Le héros de la rencontre se nomme Ferran Torres. À la 106e minute de jeu, l’attaquant du FC Barcelone a inscrit l’unique but de la finale en reprenant du pied gauche une remise de la tête de Nico Williams. Un but décisif qui rappelle celui d’Andrés Iniesta en 2010 face aux Pays-Bas, également inscrit en prolongation.
Pendant l’essentiel de la rencontre, l’Espagne a imposé sa maîtrise technique et sa domination territoriale. Les hommes de Luis de la Fuente ont monopolisé le ballon, multiplié les occasions et contraint l’Argentine à défendre durant de longues séquences. Seul le gardien Emiliano « Dibu » Martínez a longtemps retardé l’échéance grâce à plusieurs interventions décisives face à Lamine Yamal, Baena, Rodri et Nico Williams.

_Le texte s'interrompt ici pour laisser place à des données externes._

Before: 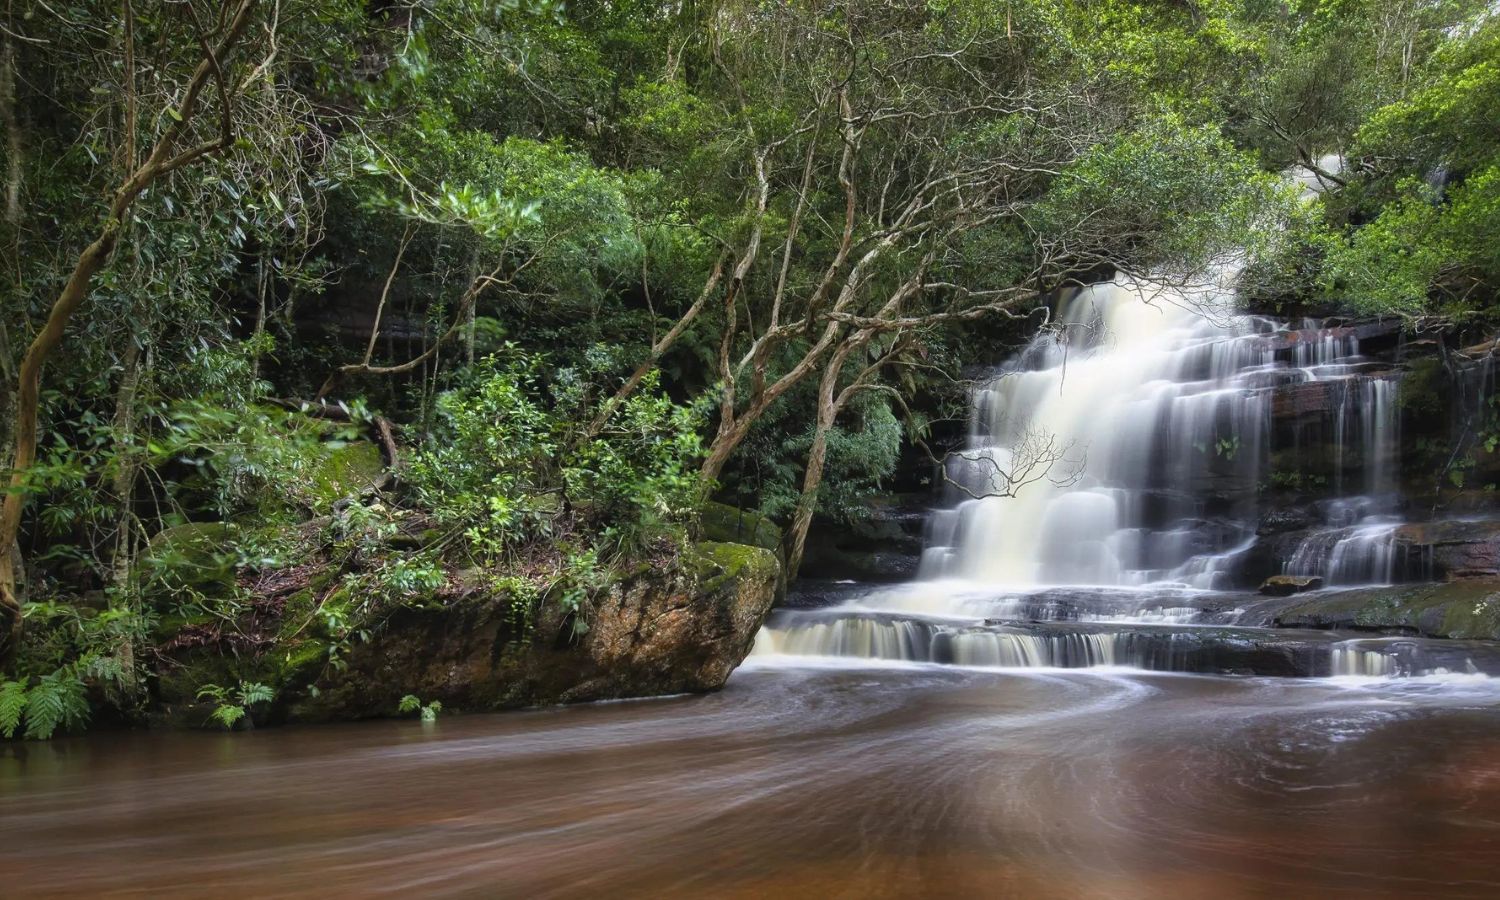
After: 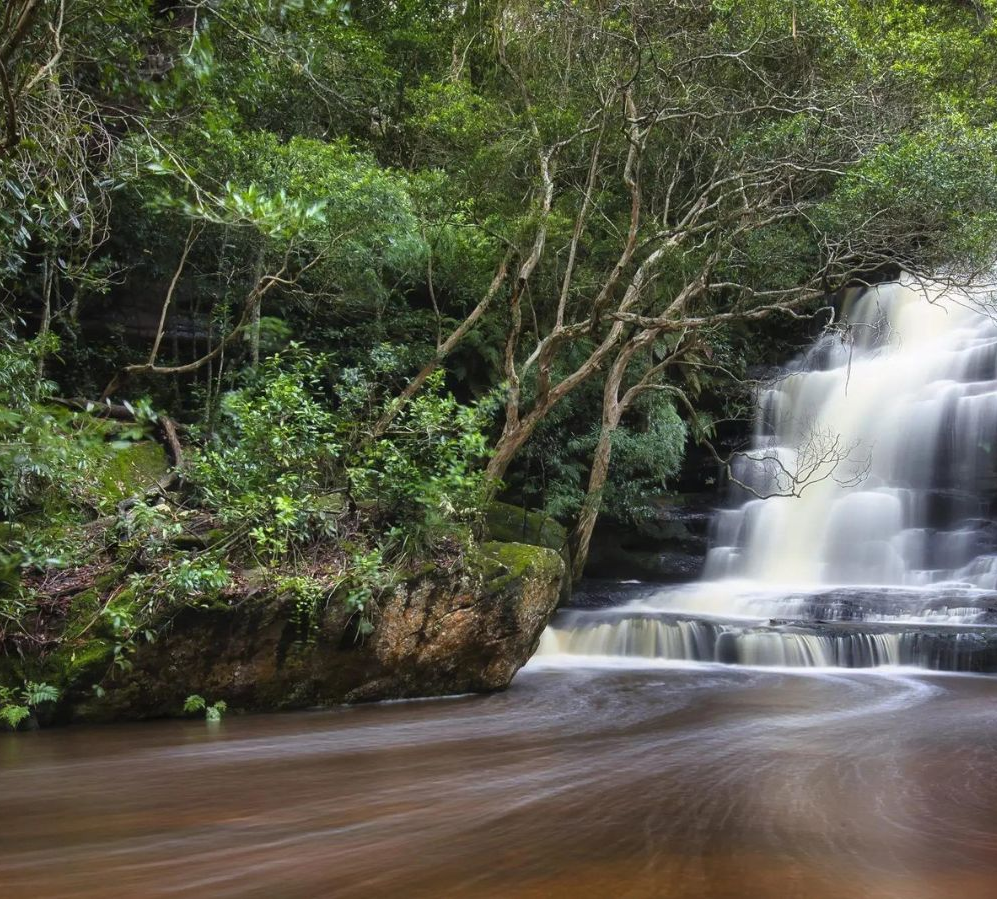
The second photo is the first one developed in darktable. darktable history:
crop and rotate: left 14.336%, right 19.18%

En face, l’Argentine est apparue méconnaissable. Incapable de développer son jeu habituel, l’Albiceleste a été étouffée par le pressing espagnol et n’est pratiquement jamais parvenue à inquiéter la défense adverse. Lionel Messi, particulièrement bien muselé, est resté discret durant toute la rencontre, tandis que l’expulsion d’Enzo Fernández en fin de temps réglementaire a encore compliqué la tâche des Argentins.

Ce sacre récompense une campagne exceptionnelle de la Roja, invaincue tout au long de la compétition et impressionnante de solidité défensive. Avec seulement un but encaissé durant le tournoi, l’Espagne confirme son retour au sommet du football mondial et inscrit une nouvelle page de son histoire.
À l’issue de la rencontre, le sélectionneur argentin Lionel Scaloni a reconnu la supériorité de son adversaire.
« Ils étaient meilleurs que nous, c’est la vérité. Nous acceptons cette défaite avec dignité. Je reste fier du parcours de mes joueurs et de tout ce qu’ils ont accompli pour atteindre cette finale. »
Une déclaration empreinte de lucidité qui contraste avec la déception d’une Argentine privée d’un quatrième titre mondial, tandis que l’Espagne célèbre un deuxième sacre historique, seize ans après celui de Johannesburg.